Brigadier General Corey Jefferson Wright
As originally published on Saturday, August 20, 2011.
Brigadier General Corey Jefferson Wright (Retired) died August 10, 2011, after a long fight with Alzheimer’s disease, at the Goodwill Mennonite Home in Grantsville, Maryland. He was 82. General Wright was born in Omaha, Nebraska on October 12, 1928. He was proceeded in death by his wife Julia L. Wright, his mother Iris M. Wright, and father Corey J. Wright, Sr. He is survived by his brother Thomas I. Wright of Omaha, and his daughters Merri Jo Wright and her husband John (Buddy) Garrett of Adamstown, Maryland, and Suzanne M. Wright and her husband John E. Taube of Cumberland, Maryland, along with three grandchildren, John Corey Garrett, Murphy Taube, and Jack Taube.
General Wright graduated in 1946 from Central High School in Omaha where he lettered in football, baseball, and basketball. Upon his graduation from the University of Iowa in 1950 he was commissioned as a Second Lieutenant of Infantry through the ROTC. His first command was the 101st Airborne Division in Camp Breckinridge, Kentucky. He received his Regular Army commission in 1952. In 1953, General Wright departed for duty in Korea where he debriefed officer POWs released from captivity at the end of the conflict. In 1954 he was transferred to Japan where he served for 2 years in Far East Theater Intelligence duties. He returned to the U.S. as a captain posted at Fort Carson, Colorado, and then was assigned to Gannon College in Erie, Pennsylvania for a three-year ROTC term as Assistant Professor of Military Science.
General Wright was posted in Germany from 1961 to1964, initially in Fulda, and then with the 24th Infantry Division as the S-3, 1st Battle group, 21st Infantry, and finally as the Executive Officer, 1st Battalion, 21st Infantry with duty in Munich and Berlin. Returning to the U.S. he attended Command and General Staff College and obtained his Masters of Business Administration at Syracuse University in 1966. He served in Vietnam from September of 1966 to August of 1967, first as an assistant G-1, USARV and then as the commanding officer , 1st battalion, 12th Infantry, 4th Division in the Central Highlands.
He was assigned to Washington, D.C. in 1967, where he served in the office of the Director of the Army Budget as a budget analyst until he became the Executive to the Director of the Army Budget. He attended the Army War College from 1970-1971 and returned to serve as Assistant Director of Operations in the Office of the Deputy chief of Staff for Operations in 1972. General Wright was then assigned to the U. S. Army Training and Doctrine command as Assistant Deputy Chief of staff, Resource Management in Fort Monroe, Virginia. In 1976 he assumed duty as commanding General, U. S. Army Training Support Center at Ft. Eustis, Virginia.
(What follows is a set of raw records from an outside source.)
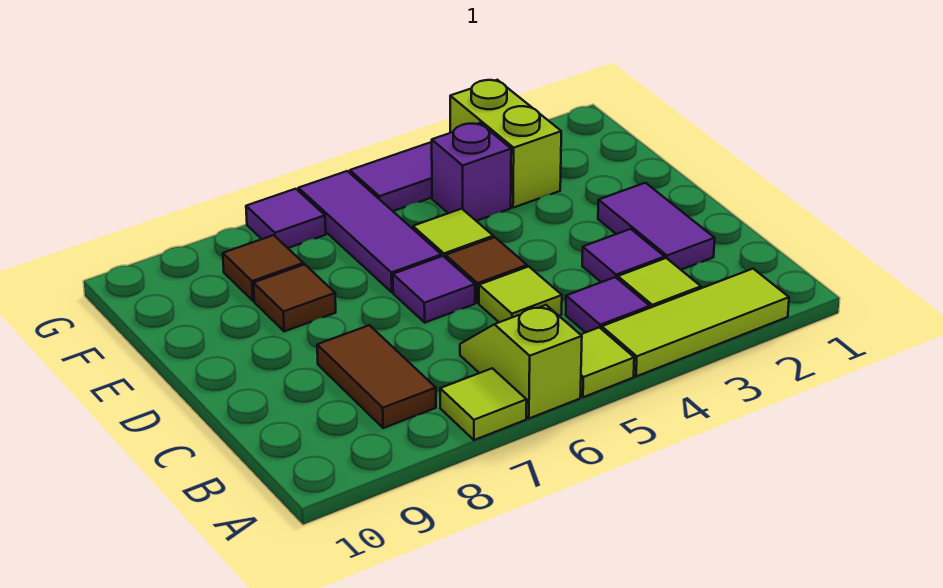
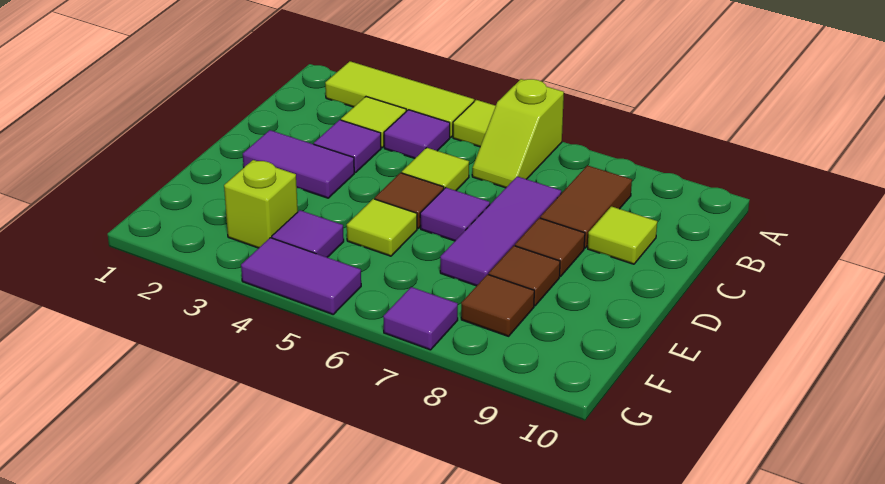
lime 1x1 tile [440,368,527,440] -> lime 1x1 tile moved to [588,206,657,264]
purple 1x2 tile [598,183,715,270] -> purple 1x2 tile turned to [243,130,354,198]
none -> brown 1x1 tile [515,218,585,277]
purple 1x3 tile [298,171,441,292] -> purple 1x3 tile moved to [440,176,561,286]
lime 1x2 brick [450,80,561,208] -> lime 1x1 brick [224,160,298,248]
purple 1x1 brick [432,123,511,221] -> purple 1x1 tile [272,210,344,257]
General Wright returned to serve in the Pentagon from 1976 to 1980, first as Director of Operations and Maintenance, and then as the Director of the Army Budget, where he was awarded the Distinguished Service Medal for successfully executing multibillion-dollar budgets for the U.S. Army. His other decorations and awards include the Silver Star, the Legion of Merit with Oak Leaf Cluster, the Air Medal with 5 Oak Leaf Clusters, the Army Commendation Medal with Oak Leaf Cluster, the Purple Heart, the Combat Infantryman Badge and the Parachutist Badge.
General Wright retired from active duty in November of 1980. He then joined the faculty of the Whitman School of Management at Syracuse University where he served as the Director of the Army Comptrollership Program from 1981 to 1996. During his time in Syracuse he was an active member of the Downtown YMCA where he enjoyed playing racket sports and serving on the Board of Directors.
General Wright was lovingly cared for in the last years of his life by the staff of Buckingham’s Choice in Adamstown, Maryland and the Goodwill Mennonite Home in Grantsville, Maryland. Funeral services and internment with full military honors will be at Arlington National Cemetery on, Monday, December 5th at 1:00 pm. Scarpelli Funeral Home, P.A., of Cumberland, Maryland, is in charge of the arrangements.